#### ACTION ITEM:
Nothing but the lines below from the one with "right eye: (516, 351)" through the one with "left shoulder: (706, 494)" should be output, each exactly as given, and no pictures.

BEGIN DATA FOR PROCESSING

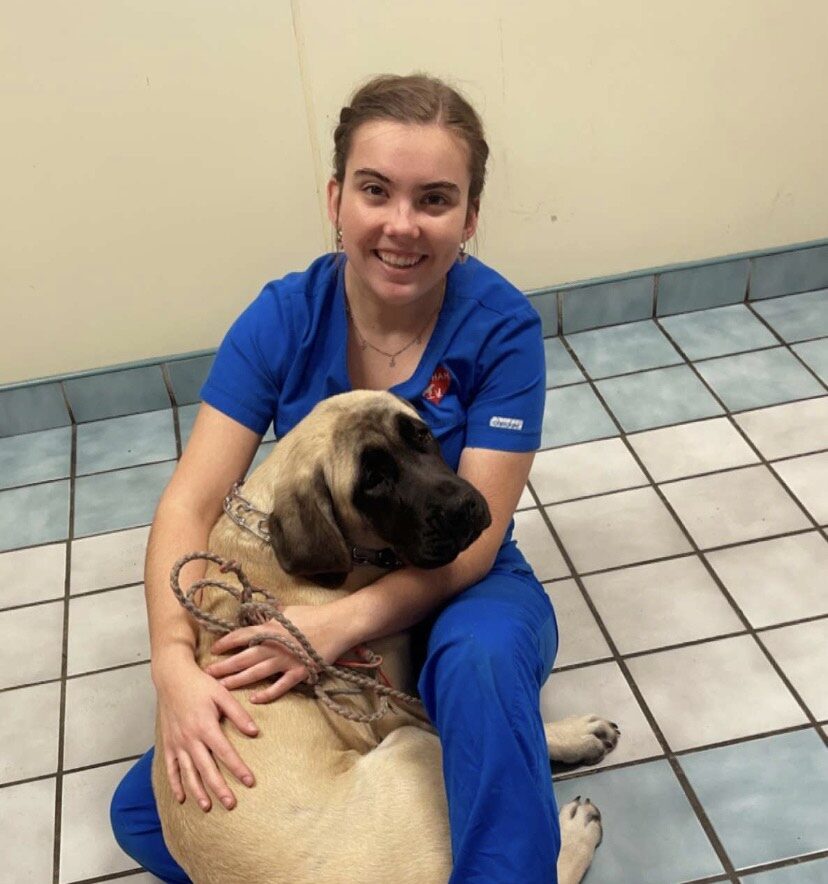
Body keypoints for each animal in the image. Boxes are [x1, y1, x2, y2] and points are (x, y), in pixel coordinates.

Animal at [152, 394, 616, 884]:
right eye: (372, 481)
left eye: (421, 434)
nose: (463, 508)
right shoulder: (392, 703)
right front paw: (571, 734)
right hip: (412, 750)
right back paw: (575, 832)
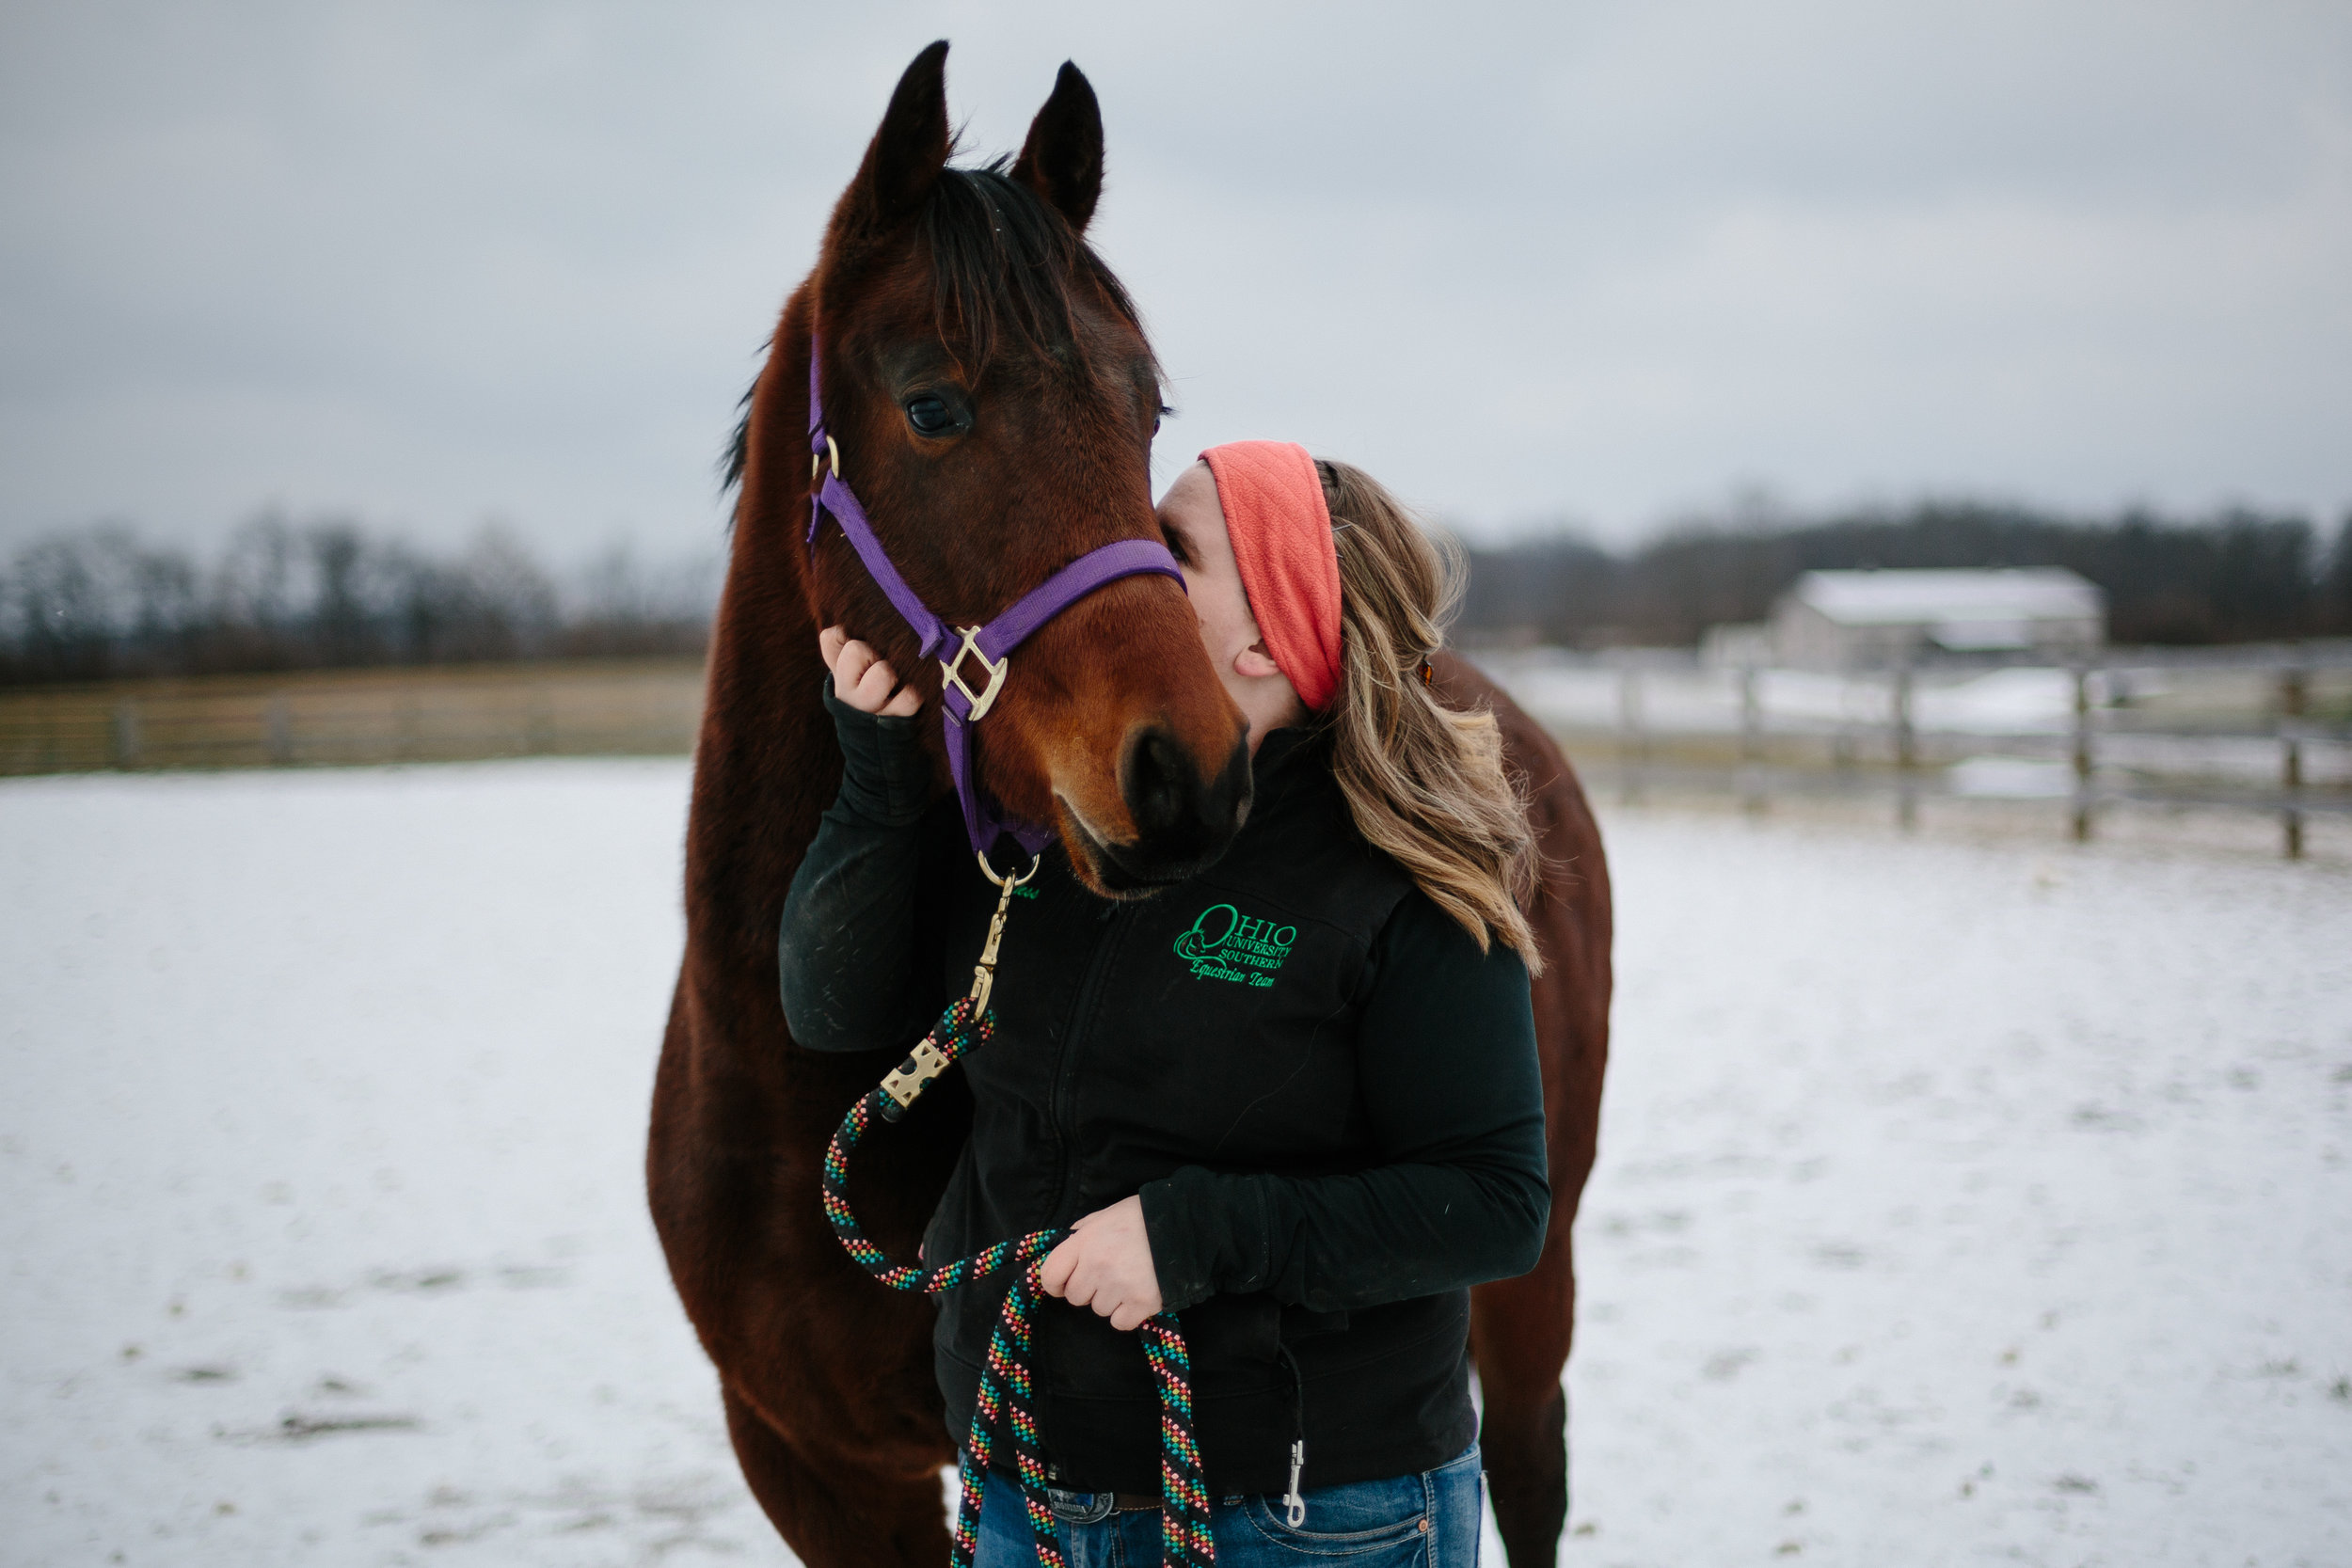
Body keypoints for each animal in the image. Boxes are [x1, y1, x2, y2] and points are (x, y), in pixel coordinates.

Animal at [649, 40, 1618, 1568]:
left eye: (1143, 405)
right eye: (933, 403)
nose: (1188, 773)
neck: (787, 1083)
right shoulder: (816, 1465)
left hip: (1534, 1285)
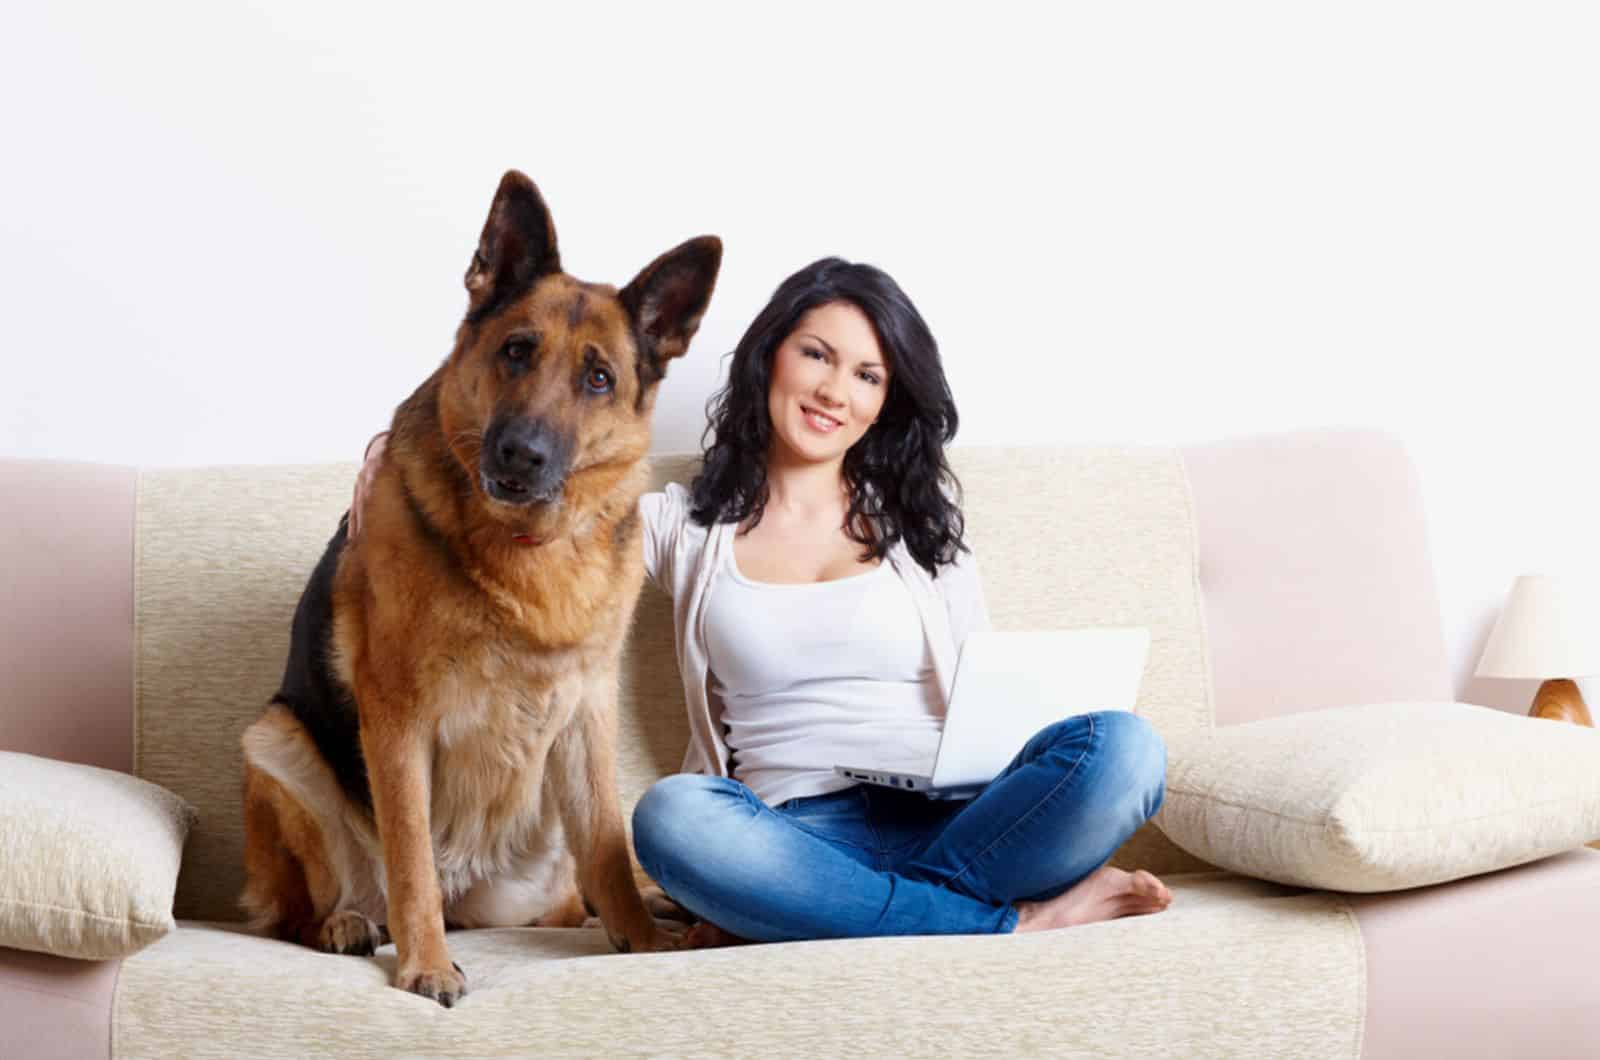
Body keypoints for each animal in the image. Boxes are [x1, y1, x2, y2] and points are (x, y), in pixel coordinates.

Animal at [236, 170, 720, 1011]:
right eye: (516, 351)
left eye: (599, 378)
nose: (520, 455)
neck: (527, 551)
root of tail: (473, 899)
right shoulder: (397, 720)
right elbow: (410, 862)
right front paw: (425, 966)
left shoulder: (589, 712)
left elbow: (608, 842)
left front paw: (642, 938)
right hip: (274, 745)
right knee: (310, 906)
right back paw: (345, 923)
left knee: (575, 891)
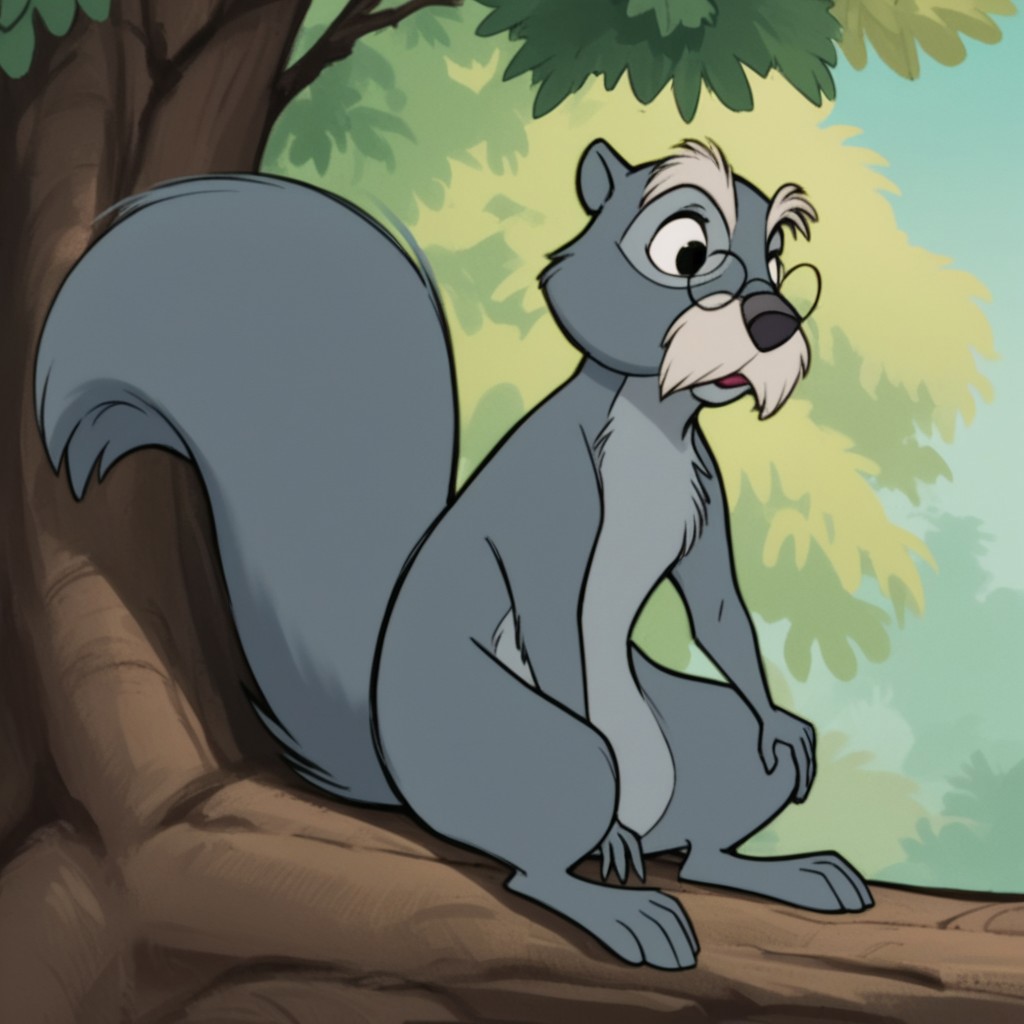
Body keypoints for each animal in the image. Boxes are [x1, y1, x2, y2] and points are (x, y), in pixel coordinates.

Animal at [36, 140, 873, 971]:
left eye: (777, 258)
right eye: (684, 249)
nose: (774, 320)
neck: (653, 419)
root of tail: (395, 772)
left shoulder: (706, 494)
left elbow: (717, 610)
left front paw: (780, 722)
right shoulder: (553, 499)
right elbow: (553, 617)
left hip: (702, 740)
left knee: (702, 847)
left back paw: (788, 868)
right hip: (547, 750)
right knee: (541, 865)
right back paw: (619, 904)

END DATA FOR PROCESSING

#### TASK RESPONSE:
right eye: (516, 351)
left eye: (599, 378)
nose: (520, 455)
neck: (527, 551)
root of tail: (473, 899)
right shoulder: (397, 720)
right elbow: (410, 862)
right front paw: (425, 966)
left shoulder: (589, 712)
left elbow: (608, 842)
left front paw: (642, 938)
right hip: (274, 745)
right knee: (310, 906)
right back paw: (345, 923)
left knee: (575, 891)
Body keypoints for each animal in the image. Boxes are [x1, y1, x2, y2] and points are (x, y), in pixel coordinates.

Animal at [36, 140, 873, 971]:
left eye: (777, 258)
right eye: (684, 249)
nose: (774, 320)
neck: (653, 419)
root of tail: (395, 772)
left shoulder: (706, 494)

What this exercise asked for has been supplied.